Study text:
- Opening Delimiter -
[ 
https://issues.apache.org/jira/browse/YARN-5501?page=com.atlassian.jira.plugin.system.issuetabpanels:comment-tabpanel&focusedCommentId=15858926#comment-15858926
 ] 

Hitesh Sharma commented on YARN-5501:
-------------------------------------

[~jlowe], thanks for the great feedback and time taken to respond.

Some more details on how attach and detach container actually work.

PoolManager creates the pre-initialized containers and they are not different 
from regular containers in any real way. When ContainerManager receives a 
startContainer request then it issues a DETACH_CONTAINER event. The detach 
really exists to ensure that we can cleanup the state associated with the 
pre-init container but avoid cleaning up the resources localized. 
ContainerManager listens for CONTAINER_DETACHED event and once it receives that 
then it creates the ContainerImpl for the requested container, but passes the 
information related to the detached container as the ContainerImpl c'tor. The 
ContainerManager also follows through the regular code paths of starting the 
container, which means that resource localization happens for the new 
container, and when it comes to raising the launch event then the ContainerImpl 
instead raises the ATTACH_CONTAINER event. This allows the ContainersLauncher 
to call the attachContainer on the executor, which is where we make the choice 
of launching the other processes required for that container. I hope this helps 
clarify things a little bit more.
- Closing Delimiter -
Parts of the exercise:
1) In the YARN-5501 comment, which event does ContainerManager issue when it receives a startContainer request?
2) Copy the passage of the YARN-5501 comment between "Hitesh Sharma commented" and "the resources localized.", inclusive.

Data provided:
- Opening Delimiter -
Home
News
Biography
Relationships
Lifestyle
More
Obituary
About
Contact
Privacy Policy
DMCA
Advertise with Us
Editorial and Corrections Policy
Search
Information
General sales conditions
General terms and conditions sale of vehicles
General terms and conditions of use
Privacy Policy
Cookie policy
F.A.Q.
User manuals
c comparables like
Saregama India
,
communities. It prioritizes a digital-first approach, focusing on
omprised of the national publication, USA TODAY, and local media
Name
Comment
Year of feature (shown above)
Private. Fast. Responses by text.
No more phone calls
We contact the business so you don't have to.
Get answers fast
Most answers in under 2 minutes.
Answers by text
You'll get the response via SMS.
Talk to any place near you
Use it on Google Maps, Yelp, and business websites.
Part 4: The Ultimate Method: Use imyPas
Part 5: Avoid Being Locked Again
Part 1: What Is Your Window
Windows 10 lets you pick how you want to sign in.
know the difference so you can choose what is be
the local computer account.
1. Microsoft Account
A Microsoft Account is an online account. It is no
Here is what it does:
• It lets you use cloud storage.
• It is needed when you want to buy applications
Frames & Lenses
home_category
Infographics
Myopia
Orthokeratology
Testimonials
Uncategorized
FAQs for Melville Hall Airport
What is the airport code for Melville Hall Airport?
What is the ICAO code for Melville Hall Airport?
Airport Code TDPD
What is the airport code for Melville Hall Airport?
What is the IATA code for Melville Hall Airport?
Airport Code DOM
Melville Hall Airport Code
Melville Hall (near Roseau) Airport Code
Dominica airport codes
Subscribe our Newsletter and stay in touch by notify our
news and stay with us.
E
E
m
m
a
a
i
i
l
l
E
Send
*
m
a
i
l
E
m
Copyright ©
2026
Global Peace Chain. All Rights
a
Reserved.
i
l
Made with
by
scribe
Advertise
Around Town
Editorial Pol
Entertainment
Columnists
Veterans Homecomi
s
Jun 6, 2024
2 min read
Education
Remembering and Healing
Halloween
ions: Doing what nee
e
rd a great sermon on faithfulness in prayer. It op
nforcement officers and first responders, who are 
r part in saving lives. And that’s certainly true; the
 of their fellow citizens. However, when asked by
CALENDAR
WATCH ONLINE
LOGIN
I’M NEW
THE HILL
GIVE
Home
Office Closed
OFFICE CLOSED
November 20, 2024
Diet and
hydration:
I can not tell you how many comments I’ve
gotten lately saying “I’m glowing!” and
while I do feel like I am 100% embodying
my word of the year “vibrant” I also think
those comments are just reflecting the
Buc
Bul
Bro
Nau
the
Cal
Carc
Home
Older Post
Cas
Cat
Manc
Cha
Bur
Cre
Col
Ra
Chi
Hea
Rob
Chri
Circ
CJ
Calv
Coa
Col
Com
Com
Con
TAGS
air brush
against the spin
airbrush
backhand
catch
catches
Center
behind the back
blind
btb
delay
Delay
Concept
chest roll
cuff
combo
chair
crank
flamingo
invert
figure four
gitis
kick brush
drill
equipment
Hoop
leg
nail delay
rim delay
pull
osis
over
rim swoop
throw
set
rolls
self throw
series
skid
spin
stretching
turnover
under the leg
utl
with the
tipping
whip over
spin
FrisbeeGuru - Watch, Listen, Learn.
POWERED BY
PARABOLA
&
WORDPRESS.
- Closing Delimiter -
Responses per task:
1) A DETACH_CONTAINER event.

2)
Hitesh Sharma commented on YARN-5501:
-------------------------------------

[~jlowe], thanks for the great feedback and time taken to respond.

Some more details on how attach and detach container actually work.

PoolManager creates the pre-initialized containers and they are not different 
from regular containers in any real way. When ContainerManager receives a 
startContainer request then it issues a DETACH_CONTAINER event. The detach 
really exists to ensure that we can cleanup the state associated with the 
pre-init container but avoid cleaning up the resources localized.